Племянник проглядывал развернутую газету и грубовато, по-мужски капризничал, оснащая свою речь такими словами, как «волынка», «черт меня дернул», «сами не знают, чего хотят»; выглядел он, с точки зрения Игоря Ивановича, великолепно. Расположившись рядом на скамье, он тоже громко, но все-таки сдержанно бранил порядки, неумение беречь чужое время, дерганье и очень искренне напирал на то, что дело-то предельно ясное и два месяца его мусолить просто смешно, памятуя бессознательно, как дважды в жизни его «дела», куда более сложные, решались быстро и без всякой канители.

В коридоре притихли, исподволь поглядывая на шумного Игоря Ивановича и его солидного собеседника в китайском пальто.

Игорь Иванович даже немножко разволновался, он уже готов был куда-то пойти, кому-то сказать, если надо, и указать, и напомнить… Только племянник его остановил, снисходительно и мудро заметив, что «им спешить некуда», вот работали бы сдельно, тогда б шевелились, и хохотнул… У Игоря Ивановича мелькнула вдруг безумная мысль: а может, тогда сдельно работали?

– Вы уж, дядя Гоша, не ждите… Чего вам здесь париться? А я, как развяжусь, сразу к вам…

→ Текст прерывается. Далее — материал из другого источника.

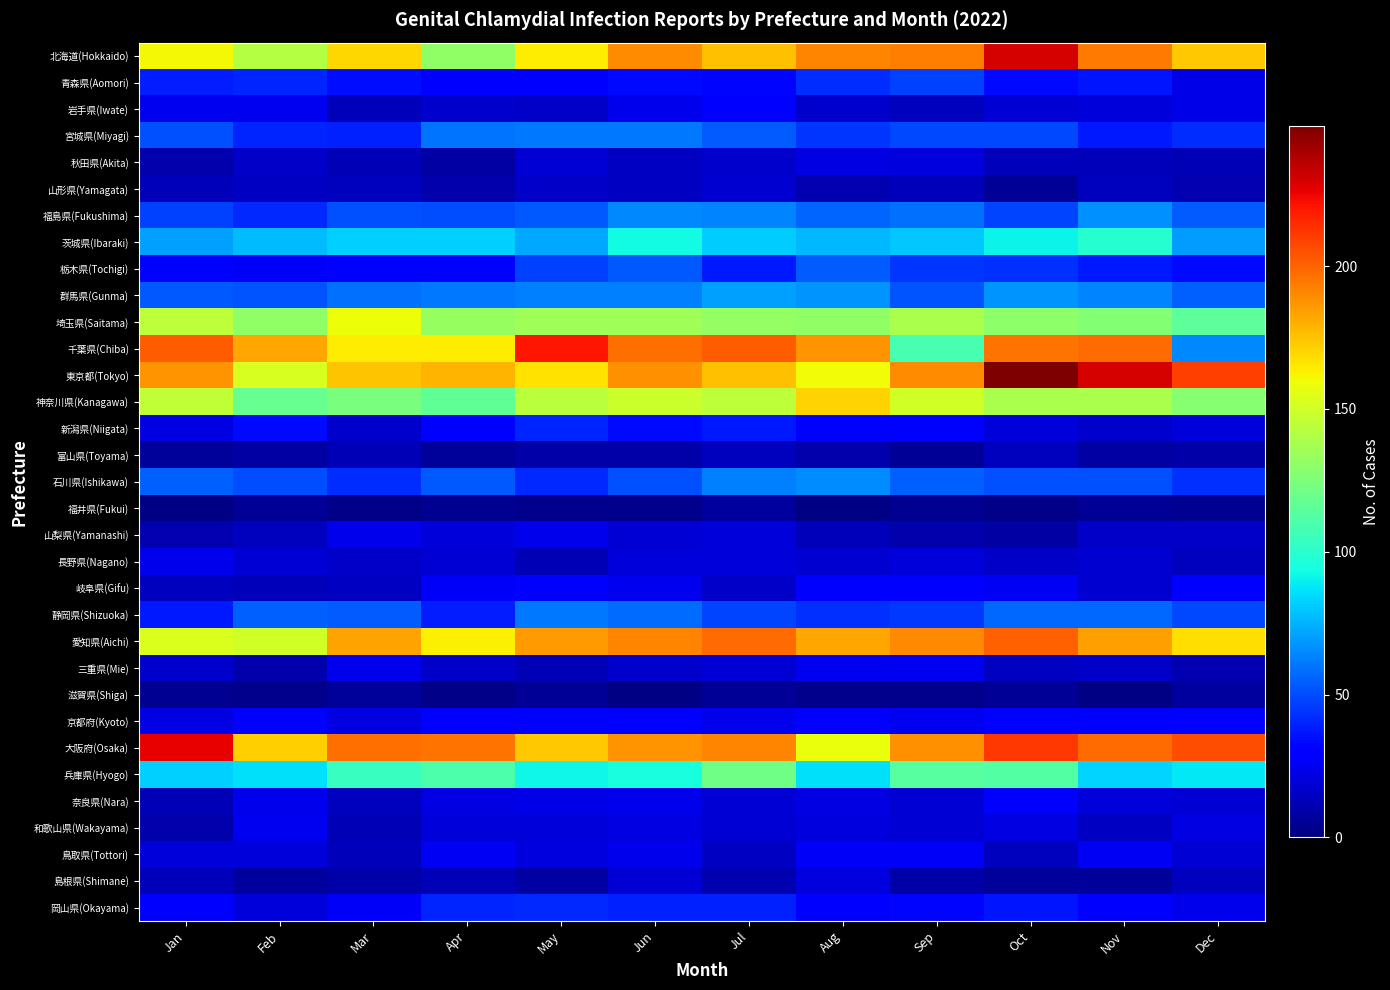

Reading left to right, what are all the values shown in this chart?

北海道(Hokkaido): Jan=161	Feb=142	Mar=170	Apr=131	May=164	Jun=189	Jul=176	Aug=191	Sep=193	Oct=230	Nov=194	Dec=174
青森県(Aomori): Jan=38	Feb=40	Mar=35	Apr=30	May=29	Jun=34	Jul=33	Aug=42	Sep=47	Oct=34	Nov=36	Dec=23
岩手県(Iwate): Jan=25	Feb=25	Mar=13	Apr=17	May=16	Jun=24	Jul=29	Aug=17	Sep=14	Oct=19	Nov=20	Dec=23
宮城県(Miyagi): Jan=51	Feb=40	Mar=39	Apr=60	May=61	Jun=61	Jul=54	Aug=44	Sep=49	Oct=49	Nov=37	Dec=42
秋田県(Akita): Jan=10	Feb=16	Mar=12	Apr=8	May=19	Jun=15	Jul=17	Aug=22	Sep=21	Oct=13	Nov=13	Dec=12
山形県(Yamagata): Jan=13	Feb=15	Mar=14	Apr=10	May=16	Jun=15	Jul=18	Aug=11	Sep=13	Oct=5	Nov=14	Dec=11
福島県(Fukushima): Jan=47	Feb=41	Mar=51	Apr=50	May=53	Jun=65	Jul=64	Aug=56	Sep=59	Oct=48	Nov=67	Dec=54
茨城県(Ibaraki): Jan=71	Feb=77	Mar=82	Apr=82	May=72	Jun=93	Jul=81	Aug=76	Sep=80	Oct=91	Nov=99	Dec=70
栃木県(Tochigi): Jan=28	Feb=27	Mar=29	Apr=30	May=47	Jun=53	Jul=37	Aug=54	Sep=44	Oct=43	Nov=37	Dec=34
群馬県(Gunma): Jan=53	Feb=52	Mar=59	Apr=61	May=63	Jun=63	Jul=71	Aug=68	Sep=52	Oct=68	Nov=64	Dec=55
埼玉県(Saitama): Jan=144	Feb=131	Mar=159	Apr=133	May=136	Jun=136	Jul=132	Aug=131	Sep=139	Oct=130	Nov=127	Dec=115
千葉県(Chiba): Jan=202	Feb=182	Mar=164	Apr=164	May=220	Jun=197	Jul=202	Aug=187	Sep=108	Oct=196	Nov=198	Dec=65
東京都(Tokyo): Jan=187	Feb=152	Mar=175	Apr=178	May=167	Jun=188	Jul=176	Aug=160	Sep=189	Oct=249	Nov=230	Dec=210
神奈川県(Kanagawa): Jan=145	Feb=118	Mar=124	Apr=116	May=143	Jun=148	Jul=144	Aug=171	Sep=150	Oct=139	Nov=139	Dec=128
新潟県(Niigata): Jan=22	Feb=34	Mar=17	Apr=29	May=40	Jun=34	Jul=37	Aug=31	Sep=28	Oct=20	Nov=17	Dec=20
富山県(Toyama): Jan=6	Feb=8	Mar=12	Apr=6	May=9	Jun=9	Jul=14	Aug=10	Sep=5	Oct=14	Nov=8	Dec=9
石川県(Ishikawa): Jan=55	Feb=50	Mar=42	Apr=53	May=41	Jun=51	Jul=63	Aug=66	Sep=55	Oct=51	Nov=51	Dec=43
福井県(Fukui): Jan=1	Feb=5	Mar=2	Apr=4	May=3	Jun=3	Jul=7	Aug=1	Sep=4	Oct=2	Nov=5	Dec=4
山梨県(Yamanashi): Jan=11	Feb=14	Mar=24	Apr=20	May=24	Jun=19	Jul=20	Aug=13	Sep=10	Oct=8	Nov=16	Dec=16
長野県(Nagano): Jan=24	Feb=19	Mar=16	Apr=19	May=12	Jun=20	Jul=20	Aug=18	Sep=20	Oct=16	Nov=18	Dec=14
岐阜県(Gifu): Jan=14	Feb=13	Mar=15	Apr=27	May=31	Jun=25	Jul=16	Aug=28	Sep=29	Oct=26	Nov=18	Dec=29
静岡県(Shizuoka): Jan=37	Feb=55	Mar=54	Apr=38	May=61	Jun=58	Jul=48	Aug=43	Sep=45	Oct=57	Nov=57	Dec=49
愛知県(Aichi): Jan=153	Feb=150	Mar=183	Apr=163	May=185	Jun=191	Jul=198	Aug=182	Sep=190	Oct=201	Nov=184	Dec=168
三重県(Mie): Jan=17	Feb=10	Mar=24	Apr=16	May=12	Jun=17	Jul=19	Aug=25	Sep=25	Oct=15	Nov=16	Dec=11
滋賀県(Shiga): Jan=4	Feb=3	Mar=6	Apr=2	May=5	Jun=1	Jul=5	Aug=3	Sep=3	Oct=5	Nov=1	Dec=7
京都府(Kyoto): Jan=22	Feb=28	Mar=22	Apr=29	May=32	Jun=32	Jul=24	Aug=30	Sep=25	Oct=32	Nov=32	Dec=31
大阪府(Osaka): Jan=226	Feb=172	Mar=197	Apr=196	May=174	Jun=187	Jul=191	Aug=158	Sep=188	Oct=212	Nov=198	Dec=206
兵庫県(Hyogo): Jan=82	Feb=86	Mar=104	Apr=110	May=92	Jun=95	Jul=121	Aug=86	Sep=113	Oct=112	Nov=83	Dec=88
奈良県(Nara): Jan=12	Feb=24	Mar=14	Apr=22	May=23	Jun=24	Jul=19	Aug=22	Sep=19	Oct=29	Nov=20	Dec=19
和歌山県(Wakayama): Jan=10	Feb=25	Mar=12	Apr=20	May=20	Jun=22	Jul=19	Aug=21	Sep=19	Oct=22	Nov=15	Dec=22
鳥取県(Tottori): Jan=20	Feb=20	Mar=13	Apr=26	May=21	Jun=24	Jul=15	Aug=27	Sep=27	Oct=14	Nov=26	Dec=19
島根県(Shimane): Jan=13	Feb=7	Mar=9	Apr=12	May=8	Jun=19	Jul=11	Aug=21	Sep=9	Oct=6	Nov=6	Dec=14
岡山県(Okayama): Jan=30	Feb=20	Mar=27	Apr=40	May=41	Jun=39	Jul=39	Aug=31	Sep=33	Oct=36	Nov=32	Dec=24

– Не вздумай только нигде есть! Мы тебя к обеду ждем. Как ты к «Московскому» пиву? – Игорь Иванович двумя пальцами приподнял сетку. Племянник изобразил восхищение, да такое, будто увидел монгольскую водку. – Без тебя не сядем, слышишь?

На том и расстались.

Жизнь, направлявшая немалые свои силы на усмирение чувств, желаний и потребностей Игоря Ивановича с молодых лет, не только не притупила в нем жажды жизни, но, напротив, обострила ее до такой степени, что Игорь Иванович уже не мог позволить себе пренебречь и малейшей возможностью удовлетворения и каждую такую возможность стремился испытать до конца, затрачивая усилия без расчета. Поэтому вместо кратчайшего пути к дому он выбрал путь окольный, то есть мимо собора.

Направляясь к дому, Игорь Иванович вновь стал созерцать искуснейшее изобретение, равных которому хоть пруд пруди, – знаменитый гатчинский Покровский собор, причудливое окаменение христианского духа, внешне являвшее собой строгую смесь кирхи с казармой. Нет, это не плод любви художника, тот плод, где за чертежами и выкладками звенит сокровенное чаяние мастера соединить землю и небо, помочь сердцем узреть свет и гармонию, таящиеся в непостижимом и вечном.

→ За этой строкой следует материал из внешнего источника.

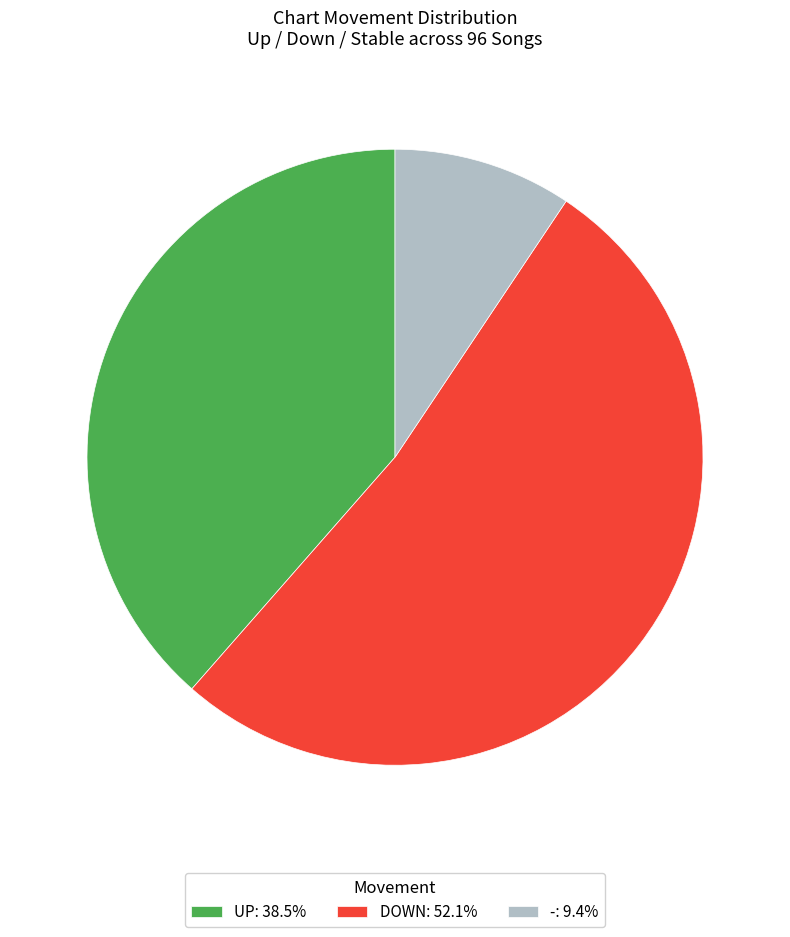

Count the number of slices in the pie.

3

Забитые окна и глухо закрытые двери придавали собору вид тюрьмы строгого режима, где окна, как известно, не только традиционно зарешечиваются, но и прикрываются металлическими «намордниками» вроде оттопыренных карманов, в которые дневной свет проникает только сверху.

Игорь Иванович не раз ловил себя на мысли о том, что, проходя мимо собора, прислушивается. Слух его действительно сам собой обострялся, но не потому, что Игорь Иванович надеялся уловить зов таинственный, неведомый другим, а просто не верилось, что такое огромное помещение с мощными стенами и прочными запорами не содержит в себе ни единой живой души. Может быть, это пульсировал в его душе древний инстинкт, не позволявший человеку мириться с необитаемостью гор, безлюдьем лесов, морских пучин и даже прозрачной пустотой неба, населяя весь этот запредельный для глаз мир существами таинственными, душами добрыми и злыми, причудливыми управителями человеческих судеб.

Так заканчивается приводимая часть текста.